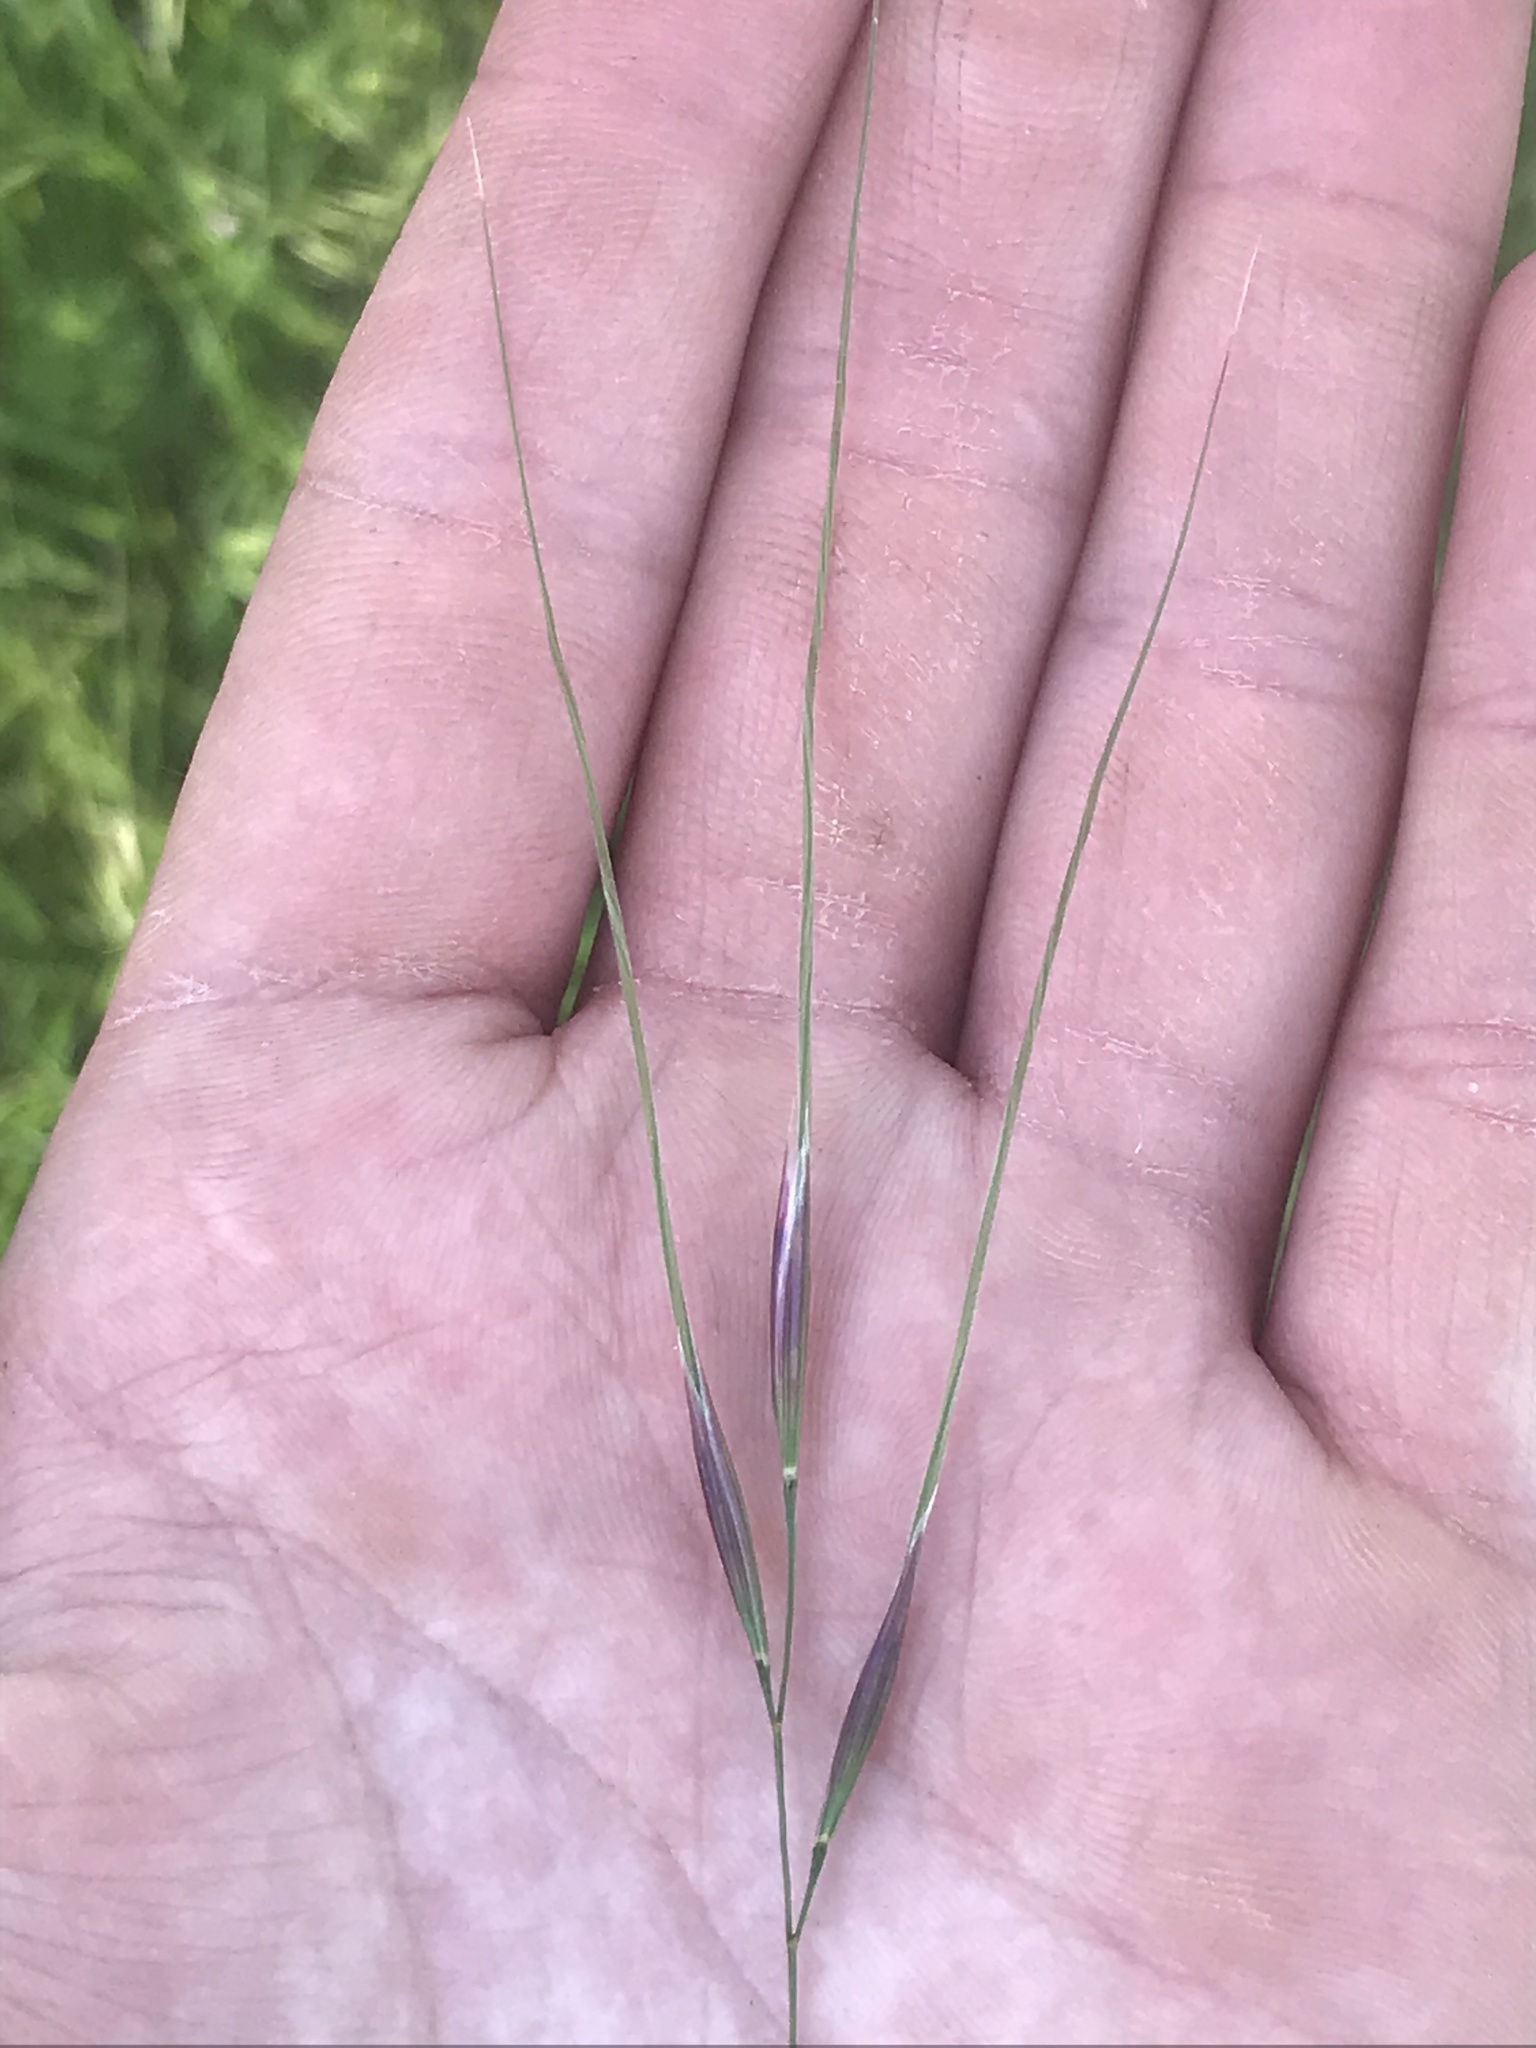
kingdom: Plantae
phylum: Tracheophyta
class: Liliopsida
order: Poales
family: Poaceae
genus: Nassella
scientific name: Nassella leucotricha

#####

AIM: Can you copy every line of the records above word for word, leaving out the pictures?

CORRECT ANSWER:
kingdom: Plantae
phylum: Tracheophyta
class: Liliopsida
order: Poales
family: Poaceae
genus: Nassella
scientific name: Nassella leucotricha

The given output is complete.